Does anyone know of an alternative for qLab that is free for mac? Because I cant afford Qlab, but using it in the free licence does not allow me to sve video cues which is important to me


----------



## JJBerman (May 28, 2015)

I haven't seen anything, but is Qlab's daily rental an option? I think $5 a day is what they charge.


----------



## Robert (May 28, 2015)

Isn't there a free version with just two outputs? Rental is $3.00 a day.


----------



## James Aleksic (May 29, 2015)

I've used Multiplay before - http://www.da-share.com/software/multiplay/ - It's windows based, so I don't know if it's an option - but it can do sound and basic video playback.

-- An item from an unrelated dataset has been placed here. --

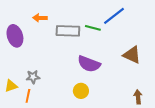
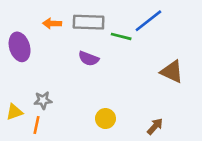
gray rectangle: (68, 31) -> (89, 22), moved
purple semicircle: (89, 64) -> (89, 59), moved, size x0.7
brown arrow: (138, 97) -> (155, 126), moved, turned 48

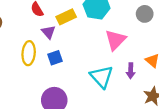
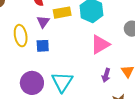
yellow ellipse: (29, 53) -> (21, 36), turned -30
cyan triangle: (102, 77) -> (62, 82), moved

Not as good as QLab, but it is free and I've never had any issues with it


----------



## Davetp (May 31, 2015)

I use multiply aswell it is great as it is not complex but it gets you through the job. i don't know if macs support it but i am guessing they do.


----------



## kenact (May 31, 2015)

I've been using QLC+ on Windows, and they do have a Mac version.
http://www.qlcplus.org/downloads.html
I've been using it for lights, sound & video.


----------



## Joshualangman (Jun 14, 2015)

The free version of QLab 3 does let you save video cues.

Scroll down on this page for details:

http://figure53.com/qlab/buy/


----------